Open MPI logo

Hardware Locality Development Mailing List Archives

  |   Home   |   Support   |   FAQ   |   all Hardware Locality Development mailing list

Subject: Re: [hwloc-devel] hwloc-distrib --among
From: Samuel Thibault (samuel.thibault_at_[hidden])
Date: 2010-11-16 16:18:26


Jirka Hladky, le Tue 16 Nov 2010 21:37:01 +0100, a écrit :
> There was some discussion about hwloc-distrib --among
>
> If I understand it correctly, --among accepts one of
> {pu,core,socket,node,machine}

I actually didn't know about the --among option. It seems a bit
difficult to comprehend without reading the source code... Actually I'm
not even sure about the cases where it is useful. In my understanding
of the english word, "among" designates the set of objects to be picked
from, i.e. an horizontal selection in the case of the hwloc tree, while
in hwloc-distrib it's currently a vertical selection: where to start
distributing from. That's probably why you do not understand the
results:

> $ hwloc-calc --po --proclist $(hwloc-distrib --single --among core 4)
> 0,2,4,6
>
> Among Socket:1 ??

Yes, because here "--among core" requests to distribute 4 elements
between cores, thus selecting the first 4 cores hwloc finds.

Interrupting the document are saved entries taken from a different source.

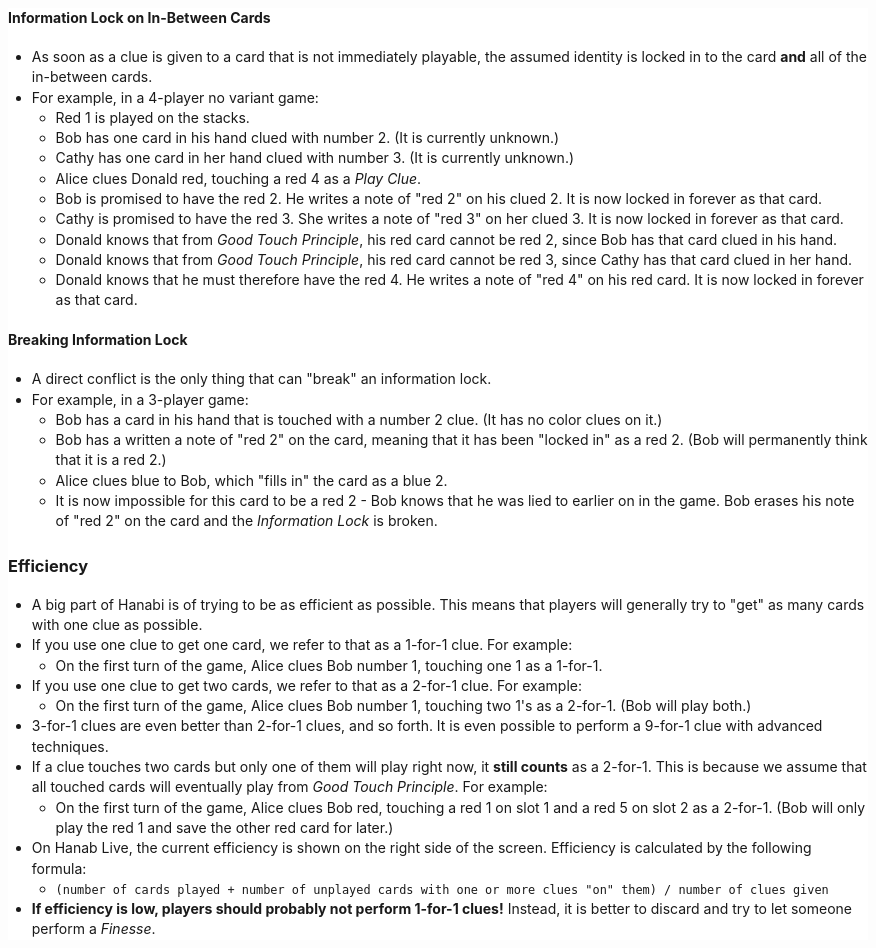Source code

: #### Information Lock on In-Between Cards

- As soon as a clue is given to a card that is not immediately playable, the assumed identity is locked in to the card **and** all of the in-between cards.
- For example, in a 4-player no variant game:
  - Red 1 is played on the stacks.
  - Bob has one card in his hand clued with number 2. (It is currently unknown.)
  - Cathy has one card in her hand clued with number 3. (It is currently unknown.)
  - Alice clues Donald red, touching a red 4 as a *Play Clue*.
  - Bob is promised to have the red 2. He writes a note of "red 2" on his clued 2. It is now locked in forever as that card.
  - Cathy is promised to have the red 3. She writes a note of "red 3" on her clued 3. It is now locked in forever as that card.
  - Donald knows that from *Good Touch Principle*, his red card cannot be red 2, since Bob has that card clued in his hand.
  - Donald knows that from *Good Touch Principle*, his red card cannot be red 3, since Cathy has that card clued in her hand.
  - Donald knows that he must therefore have the red 4. He writes a note of "red 4" on his red card. It is now locked in forever as that card.

#### Breaking Information Lock

- A direct conflict is the only thing that can "break" an information lock.
- For example, in a 3-player game:
  - Bob has a card in his hand that is touched with a number 2 clue. (It has no color clues on it.)
  - Bob has a written a note of "red 2" on the card, meaning that it has been "locked in" as a red 2. (Bob will permanently think that it is a red 2.)
  - Alice clues blue to Bob, which "fills in" the card as a blue 2.
  - It is now impossible for this card to be a red 2 - Bob knows that he was lied to earlier on in the game. Bob erases his note of "red 2" on the card and the *Information Lock* is broken.

### Efficiency

- A big part of Hanabi is of trying to be as efficient as possible. This means that players will generally try to "get" as many cards with one clue as possible.
- If you use one clue to get one card, we refer to that as a 1-for-1 clue. For example:
  - On the first turn of the game, Alice clues Bob number 1, touching one 1 as a 1-for-1.
- If you use one clue to get two cards, we refer to that as a 2-for-1 clue. For example:
  - On the first turn of the game, Alice clues Bob number 1, touching two 1's as a 2-for-1. (Bob will play both.)
- 3-for-1 clues are even better than 2-for-1 clues, and so forth. It is even possible to perform a 9-for-1 clue with advanced techniques.
- If a clue touches two cards but only one of them will play right now, it **still counts** as a 2-for-1. This is because we assume that all touched cards will eventually play from *Good Touch Principle*. For example:
  - On the first turn of the game, Alice clues Bob red, touching a red 1 on slot 1 and a red 5 on slot 2 as a 2-for-1. (Bob will only play the red 1 and save the other red card for later.)
- On Hanab Live, the current efficiency is shown on the right side of the screen. Efficiency is calculated by the following formula:
  - `(number of cards played + number of unplayed cards with one or more clues "on" them) / number of clues given`
- **If efficiency is low, players should probably not perform 1-for-1 clues!** Instead, it is better to discard and try to let someone perform a *Finesse*.
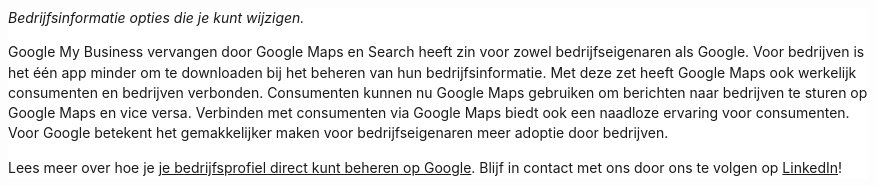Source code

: *Bedrijfsinformatie opties die je kunt wijzigen.*
</center>


Google My Business vervangen door Google Maps en Search heeft zin voor zowel bedrijfseigenaren als Google. Voor bedrijven is het één app minder om te downloaden bij het beheren van hun bedrijfsinformatie. Met deze zet heeft Google Maps ook werkelijk consumenten en bedrijven verbonden. Consumenten kunnen nu Google Maps gebruiken om berichten naar bedrijven te sturen op Google Maps en vice versa. Verbinden met consumenten via Google Maps biedt ook een naadloze ervaring voor consumenten. Voor Google betekent het gemakkelijker maken voor bedrijfseigenaren meer adoptie door bedrijven.

Lees meer over hoe je [je bedrijfsprofiel direct kunt beheren op Google](https://support.google.com/business/answer/7039811?hl=en&co=GENIE.Platform%3DAndroid). Blijf in contact met ons door ons te volgen op [LinkedIn](https://www.linkedin.com/company/seasalt-ai)! 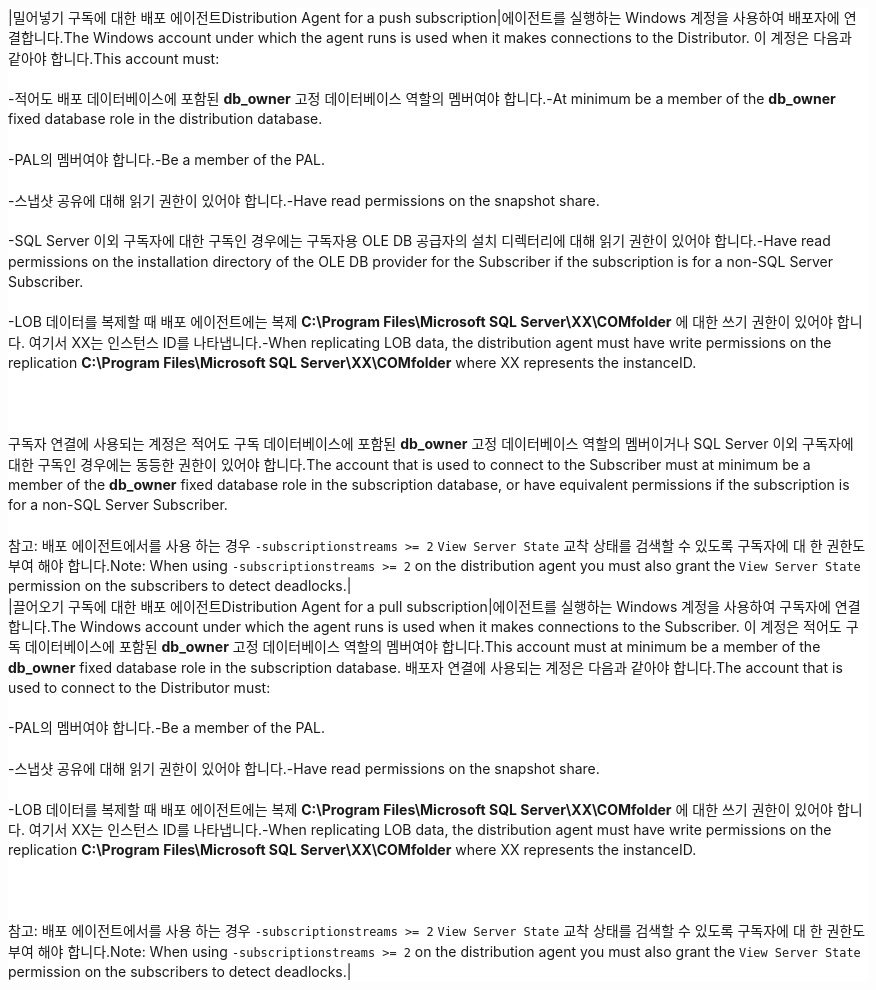 |<span data-ttu-id="db589-144">밀어넣기 구독에 대한 배포 에이전트</span><span class="sxs-lookup"><span data-stu-id="db589-144">Distribution Agent for a push subscription</span></span>|<span data-ttu-id="db589-145">에이전트를 실행하는 Windows 계정을 사용하여 배포자에 연결합니다.</span><span class="sxs-lookup"><span data-stu-id="db589-145">The Windows account under which the agent runs is used when it makes connections to the Distributor.</span></span> <span data-ttu-id="db589-146">이 계정은 다음과 같아야 합니다.</span><span class="sxs-lookup"><span data-stu-id="db589-146">This account must:</span></span><br /><br /> <span data-ttu-id="db589-147">-적어도 배포 데이터베이스에 포함된 **db_owner** 고정 데이터베이스 역할의 멤버여야 합니다.</span><span class="sxs-lookup"><span data-stu-id="db589-147">-At minimum be a member of the **db_owner** fixed database role in the distribution database.</span></span><br /><br /> <span data-ttu-id="db589-148">-PAL의 멤버여야 합니다.</span><span class="sxs-lookup"><span data-stu-id="db589-148">-Be a member of the PAL.</span></span><br /><br /> <span data-ttu-id="db589-149">-스냅샷 공유에 대해 읽기 권한이 있어야 합니다.</span><span class="sxs-lookup"><span data-stu-id="db589-149">-Have read permissions on the snapshot share.</span></span><br /><br /> <span data-ttu-id="db589-150">-SQL Server 이외 구독자에 대한 구독인 경우에는 구독자용 OLE DB 공급자의 설치 디렉터리에 대해 읽기 권한이 있어야 합니다.</span><span class="sxs-lookup"><span data-stu-id="db589-150">-Have read permissions on the installation directory of the OLE DB provider for the Subscriber if the subscription is for a non-SQL Server Subscriber.</span></span><br /><br /> <span data-ttu-id="db589-151">-LOB 데이터를 복제할 때 배포 에이전트에는 복제 **C:\Program Files\Microsoft SQL Server\XX\COMfolder** 에 대한 쓰기 권한이 있어야 합니다. 여기서 XX는 인스턴스 ID를 나타냅니다.</span><span class="sxs-lookup"><span data-stu-id="db589-151">-When replicating LOB data, the distribution agent must have write permissions on the replication **C:\Program Files\Microsoft SQL Server\XX\COMfolder** where XX represents the instanceID.</span></span><br /><br /> <br /><br /> <span data-ttu-id="db589-152">구독자 연결에 사용되는 계정은 적어도 구독 데이터베이스에 포함된 **db_owner** 고정 데이터베이스 역할의 멤버이거나 SQL Server 이외 구독자에 대한 구독인 경우에는 동등한 권한이 있어야 합니다.</span><span class="sxs-lookup"><span data-stu-id="db589-152">The account that is used to connect to the Subscriber must at minimum be a member of the **db_owner** fixed database role in the subscription database, or have equivalent permissions if the subscription is for a non-SQL Server Subscriber.</span></span><br /><br /> <span data-ttu-id="db589-153">참고: 배포 에이전트에서를 사용 하는 경우 `-subscriptionstreams >= 2` `View Server State` 교착 상태를 검색할 수 있도록 구독자에 대 한 권한도 부여 해야 합니다.</span><span class="sxs-lookup"><span data-stu-id="db589-153">Note: When using `-subscriptionstreams >= 2` on the distribution agent you must also grant the `View Server State` permission on the subscribers to detect deadlocks.</span></span>|  
|<span data-ttu-id="db589-154">끌어오기 구독에 대한 배포 에이전트</span><span class="sxs-lookup"><span data-stu-id="db589-154">Distribution Agent for a pull subscription</span></span>|<span data-ttu-id="db589-155">에이전트를 실행하는 Windows 계정을 사용하여 구독자에 연결합니다.</span><span class="sxs-lookup"><span data-stu-id="db589-155">The Windows account under which the agent runs is used when it makes connections to the Subscriber.</span></span> <span data-ttu-id="db589-156">이 계정은 적어도 구독 데이터베이스에 포함된 **db_owner** 고정 데이터베이스 역할의 멤버여야 합니다.</span><span class="sxs-lookup"><span data-stu-id="db589-156">This account must at minimum be a member of the **db_owner** fixed database role in the subscription database.</span></span> <span data-ttu-id="db589-157">배포자 연결에 사용되는 계정은 다음과 같아야 합니다.</span><span class="sxs-lookup"><span data-stu-id="db589-157">The account that is used to connect to the Distributor must:</span></span><br /><br /> <span data-ttu-id="db589-158">-PAL의 멤버여야 합니다.</span><span class="sxs-lookup"><span data-stu-id="db589-158">-Be a member of the PAL.</span></span><br /><br /> <span data-ttu-id="db589-159">-스냅샷 공유에 대해 읽기 권한이 있어야 합니다.</span><span class="sxs-lookup"><span data-stu-id="db589-159">-Have read permissions on the snapshot share.</span></span><br /><br /> <span data-ttu-id="db589-160">-LOB 데이터를 복제할 때 배포 에이전트에는 복제 **C:\Program Files\Microsoft SQL Server\XX\COMfolder** 에 대한 쓰기 권한이 있어야 합니다. 여기서 XX는 인스턴스 ID를 나타냅니다.</span><span class="sxs-lookup"><span data-stu-id="db589-160">-When replicating LOB data, the distribution agent must have write permissions on the replication **C:\Program Files\Microsoft SQL Server\XX\COMfolder** where XX represents the instanceID.</span></span><br /><br /> <br /><br /> <span data-ttu-id="db589-161">참고: 배포 에이전트에서를 사용 하는 경우 `-subscriptionstreams >= 2` `View Server State` 교착 상태를 검색할 수 있도록 구독자에 대 한 권한도 부여 해야 합니다.</span><span class="sxs-lookup"><span data-stu-id="db589-161">Note: When using `-subscriptionstreams >= 2` on the distribution agent you must also grant the `View Server State` permission on the subscribers to detect deadlocks.</span></span>|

> $ hwloc-calc --po --proclist $(hwloc-distrib --single --among pu 4)
> 0,8,2,10
>
> Among Core:0 and Core:1 ??

Same here, distributing 4 elements between the PUs, thus selecting the
first 4 PUs.

I'd say that --among should indeed be the horizontal portion of the
machine to distribute on, and the existing --among option should be
renamed into --from, and a --to option could be added to stop the
hierarchical distribution to a given object type.

> I have tried to use various --among and --ignore options to distribute 8
> parallel jobs on a box so that each job is running on one socket.

That would then be

hwloc-distrib --to socket

to make jobs distributed down from the top machine object to sockets,
but no further. --among (as I described above) would be useful if you
wanted to restrict the distribution to some part of the machine.

> I was not able to achieve this.

Yes, currently the distribution function will always continue
distributing recursively as long as there are more elements to
distribute than architecture elements in the machine.

Also note that currently the hwloc_distribute() function doesn't take
e.g. the number of PUs into account when splitting elements over the
hierarchy. It was more a demonstration example than something to be used
as is. We can however extend it, we just need to know what's desired.

Samuel